Olson’s musings are filled with the notion of poets as seekers, individuals who open “closed doors” of experience, memory, and emotion. This reference to “closed doors” points toward the inner realms of understanding that poets unlock, as they open themselves and others to new ways of seeing and feeling. The phrase “a man carrying his straw in speech” suggests that poets carry the simplest, most human elements of life—love, loss, longing—as they attempt to articulate what is often ineffable. The “straw” could signify both the fragility of these experiences and the modest tools available to poets as they attempt to build something meaningful from the fragments of life.

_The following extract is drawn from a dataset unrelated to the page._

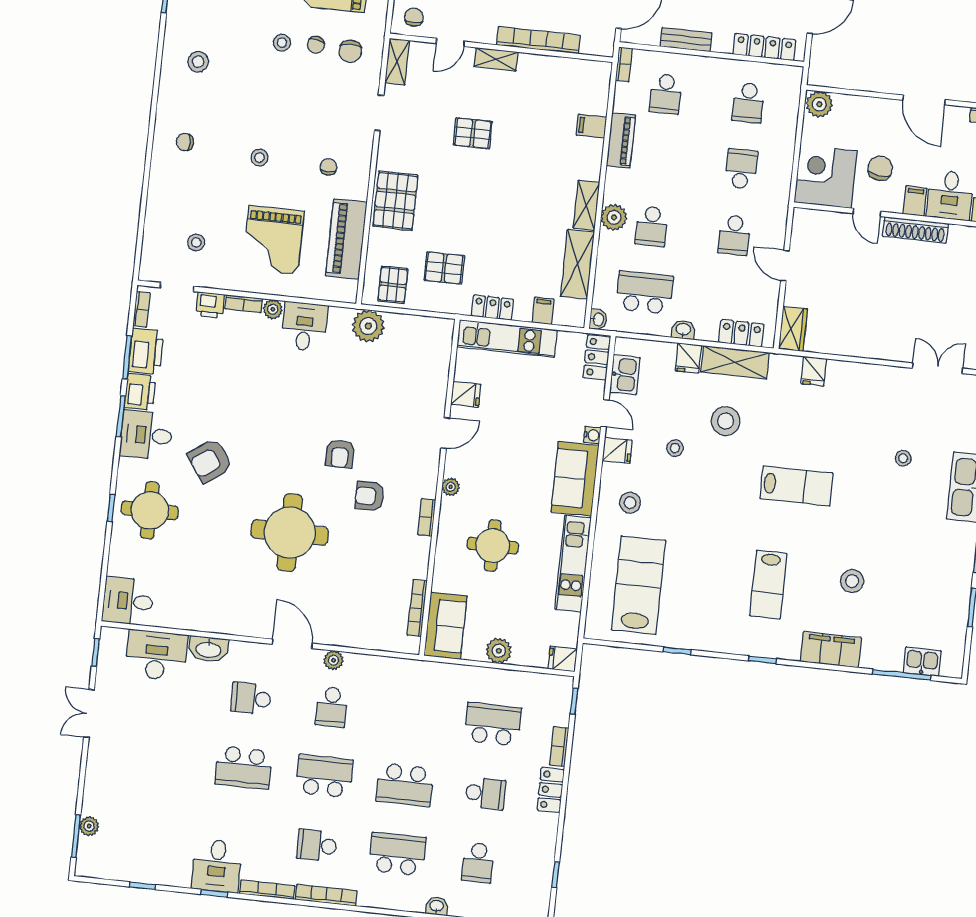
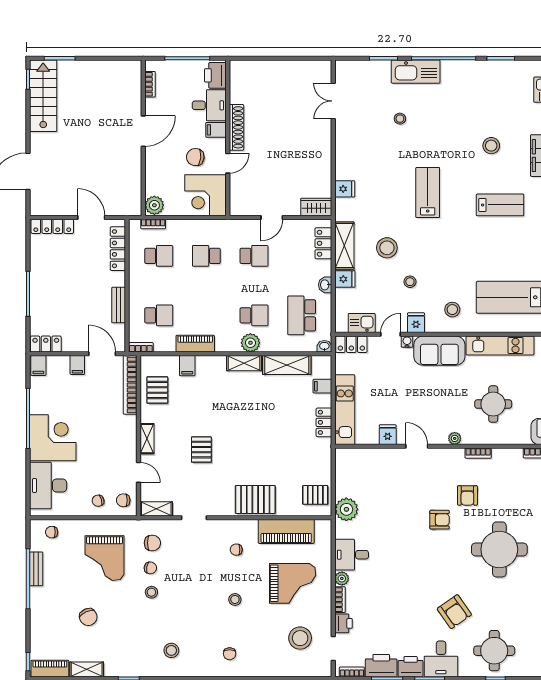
bookcase: (538, 40) -> (130, 385), moved
bookcase: (793, 100) -> (153, 224), added
stool: (196, 242) -> (300, 638), width x1.89, depth x1.89
pallet: (444, 268) -> (157, 390), moved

As Olson moves to recollect Edward Thomas, he aligns these poets with an “uttermost intent,” an almost divine purpose of reaching beyond themselves, much like “smoke” that “heats” him in recollection. Thomas’s legacy as a poet who found beauty in nature and simplicity, even in wartime, resonates with Olson’s view of poetry as a way of crystallizing life’s essence. The line “nor death as anything to do with answer so much as he who spoke” emphasizes that these poets did not seek simple answers to life’s questions. Rather, their work suggests that life’s worth lies in the act of speaking, expressing, and connecting.

Olson’s reverence for these poets culminates in the image of their words as a “sugar” pulled from a flower, a metaphor that captures the essence of poetry as something sweet, ephemeral, and distilled from life’s most fleeting moments. This final line conveys Olson’s belief that poetry is not about definitive answers but about capturing the richness and depth of lived experience. In honoring Lewis, Thomas, and others, Olson underscores the resilience and sensitivity of those who dwell “on life and are cut from under,” poets who, in their own ways, reached the pinnacle of human expression by confronting both beauty and despair.

In this poem, Olson thus offers a tribute to poets who embody the spirit of human resilience. He celebrates their ability to transform suffering and uncertainty into language that transcends individual experience, becoming a collective testament to the enduring search for meaning amid impermanence.